Police officers who would not have other grounds to enter your house can try to trick you into inviting them inside so that they can have a cursory search of the premises. Although they cannot force them their way inside unless they have probable cause or are involved in a hot pursuit, they can certainly gain access with your consent and then find an excuse to keep searching.
They try to make you think they are on your side
During a traffic stop, the police officer who pulled you over asks to search your vehicle. When you don’t immediately agree, they explained that this way they don’t have to call for another unit to bring a drug-sniffing dog, so you quickly agree.

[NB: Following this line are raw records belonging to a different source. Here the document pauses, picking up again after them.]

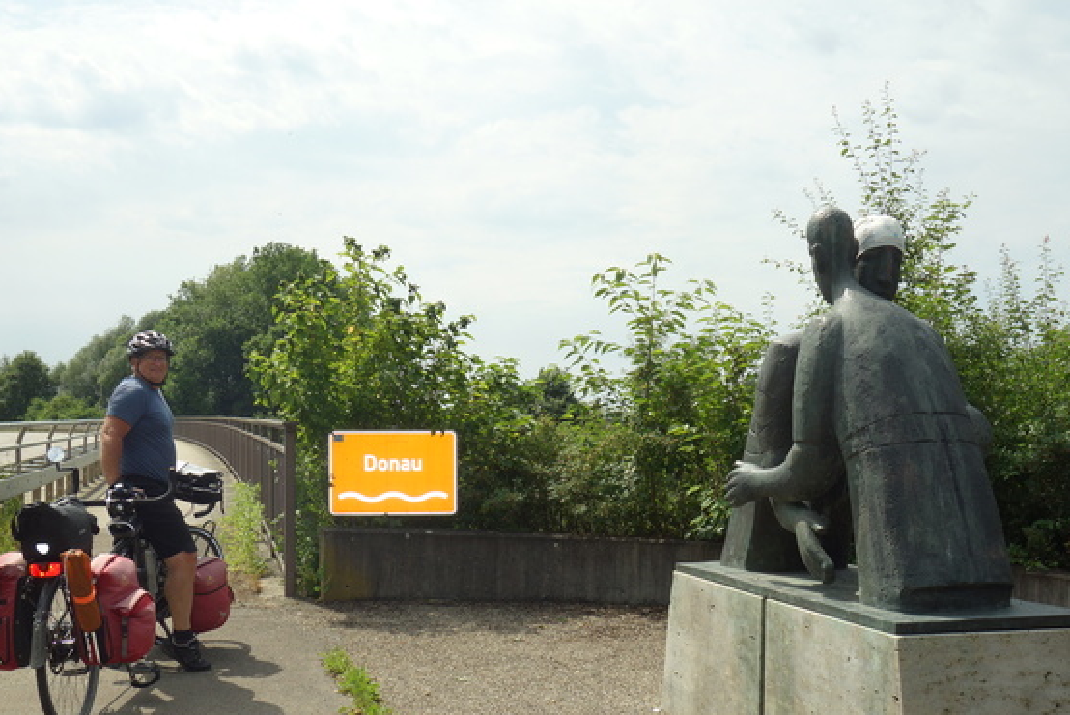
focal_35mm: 40
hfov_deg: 48.4
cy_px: 458
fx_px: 1189
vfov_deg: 33.2
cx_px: 539
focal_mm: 10.4
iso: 125
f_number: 5
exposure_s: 1/800
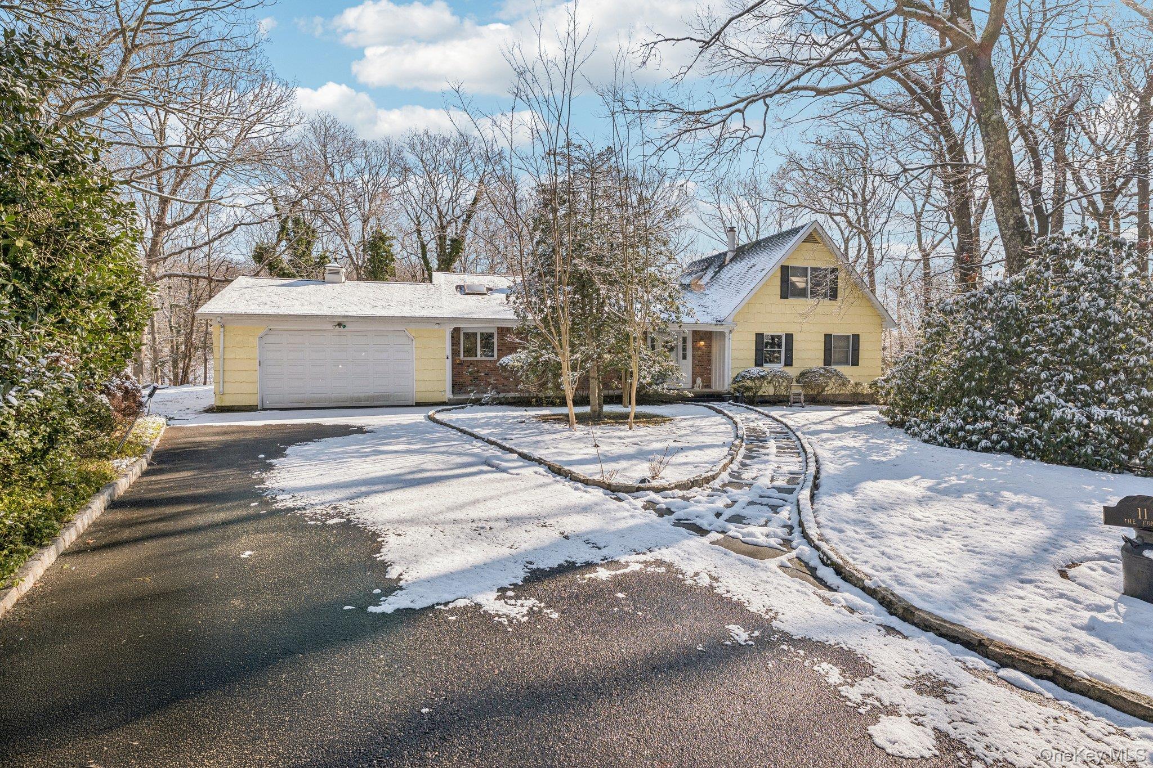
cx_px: 576
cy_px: 384
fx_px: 512
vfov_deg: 73.7
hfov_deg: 96.7
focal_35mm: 16
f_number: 10
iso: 500
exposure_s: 1/800
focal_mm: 16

You assume that they want to help you by avoiding an escalation of the situation. However, police officers can lie to you legally about their intent when they want you to answer their questions or consent to a search.
They make you think that sticking up for your rights will hurt your case
In some countries, criminal defendants have a hard time referencing personal experiences if they do not make a statement to the police. Simply put, people have to make statements in order to claim their personal experience as fact as part of their defense.
In the United States, that is not how the system works. You do not have to disclose anything to the police during questioning. Your right to remain silent trumps any obligation to comply with a police investigation. You can always provide police with crucial information that could help them solve the crime through your attorney rather than subjecting yourself to questioning because you think that refusing to answer questions will make you look guilty.
When you understand how the police will try to trick and manipulate you, you’ll be in a better position to defend against criminal charges.